Pagi belum benar-benar datang ketika jari saya secara otomatis membuka Instagram dan Facebook. Tidak ada yang istimewa—sekadar kebiasaan yang tak lagi disadari. Seperti ritual kecil yang menggantikan doa subuh, saya memindai wajah-wajah tersenyum, kutipan motivasi, secangkir kopi di jendela, dan tentu saja: caption yang rindu dikagumi.
Lalu saya sadar, bukan hanya saya yang melakukannya.
Kita semua, entah sejak kapan, menjadi manusia yang ingin sekali dilihat.
Media sosial, pada awalnya, hadir sebagai alat berbagi. Kini, ia berubah menjadi panggung eksistensial. Kita tidak hanya mengunggah momen, tetapi merancang citra. Kita tidak hanya berbagi, tetapi berharap disukai. Dalam dunia ini, “like” bukan sekadar tombol, ia adalah pengakuan. Sebuah bentuk kehadiran yang meyakinkan kita bahwa kita ada.
Di zaman sebelum ini, seseorang merasa hidup ketika hatinya tenang, pikirannya jernih, atau saat ia berserah dalam doa. Hari ini, kita merasa hidup ketika notifikasi berbunyi. Ketika ada komentar yang memuji. Ketika story kita direspon.

Cuplikan Data =>
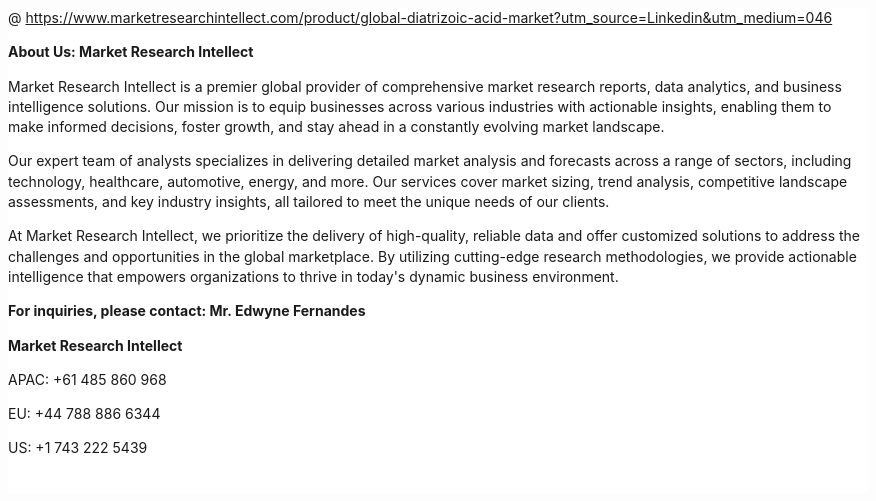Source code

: @</strong>&nbsp;<a href="https://www.marketresearchintellect.com/product/global-diatrizoic-acid-market?utm_source=Linkedin&utm_medium=046">https://www.marketresearchintellect.com/product/global-diatrizoic-acid-market?utm_source=Linkedin&utm_medium=046</a></span></p><p><strong>About Us: Market Research Intellect</strong></p><p>Market Research Intellect is a premier global provider of comprehensive market research reports, data analytics, and business intelligence solutions. Our mission is to equip businesses across various industries with actionable insights, enabling them to make informed decisions, foster growth, and stay ahead in a constantly evolving market landscape.</p><p>Our expert team of analysts specializes in delivering detailed market analysis and forecasts across a range of sectors, including technology, healthcare, automotive, energy, and more. Our services cover market sizing, trend analysis, competitive landscape assessments, and key industry insights, all tailored to meet the unique needs of our clients.</p><p>At Market Research Intellect, we prioritize the delivery of high-quality, reliable data and offer customized solutions to address the challenges and opportunities in the global marketplace. By utilizing cutting-edge research methodologies, we provide actionable intelligence that empowers organizations to thrive in today's dynamic business environment.</p><p><strong>For inquiries, please contact: Mr. Edwyne Fernandes</strong></p><p><strong>Market Research Intellect</strong></p><p>APAC: +61 485 860 968</p><p>EU: +44 788 886 6344</p><p>US: +1 743 222 5439</p></div><div class="article-main__content" data-test-id="publishing-text-block">&nbsp;</div>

Tugas dan Latihan =>
1) Tentukan apakah pernyataan berikut sesuai dengan teks tentang media sosial: (a) Penulis membuka Instagram dan Facebook dengan sengaja dan penuh kesadaran. (b) Media sosial pada awalnya hadir sebagai alat berbagi. (c) Hari ini kita merasa hidup ketika notifikasi berbunyi. Jawab ya atau tidak untuk tiap pernyataan, disertai kutipan kata-kata dari teks yang menentukannya.
2) Lanjutkan teks tentang media sosial setelah kalimat terakhirnya dengan gaya dan sudut pandang yang sama.

Jawaban per Tugas =>
1)
(a) Tidak: "jari saya secara otomatis membuka Instagram dan Facebook" dan "sekadar kebiasaan yang tak lagi disadari".
(b) Ya: "Media sosial, pada awalnya, hadir sebagai alat berbagi."
(c) Ya: "Hari ini, kita merasa hidup ketika notifikasi berbunyi."

2)
Eksistensi tak lagi berasal dari dalam, tapi dari luar. Kita menjadi makhluk yang terpantul. Cermin kita adalah layar. Dan yang kita lihat di sana sering kali bukan siapa kita, tapi siapa yang ingin kita tampilkan.
Guy Debord menyebut fenomena ini sebagai “masyarakat tontonan”—di mana manusia lebih percaya pada citra ketimbang kenyataan. Dalam kerangka ini, kita adalah aktor dalam realitas palsu, dan media sosial adalah panggung teater yang tak pernah benar-benar padam lampunya.
Yang paling menyesakkan adalah: kita tahu ini semua semu, tapi tetap saja kita melakukannya.
Dalam khazanah sufistik, eksistensi sejati disebut al-wujud al-haqiqi—ada karena dilihat oleh Tuhan. Bukan oleh manusia. Ada karena kehadiran kita disadari oleh Yang Maha Melihat, bukan oleh algoritma. Al-Ghazali menulis bahwa keikhlasan sejati adalah ketika amal tak butuh pengakuan, cukup Tuhan sebagai saksi. Tapi hari ini, bahkan sedekah pun harus diunggah, bahkan kesalehan pun butuh estetika.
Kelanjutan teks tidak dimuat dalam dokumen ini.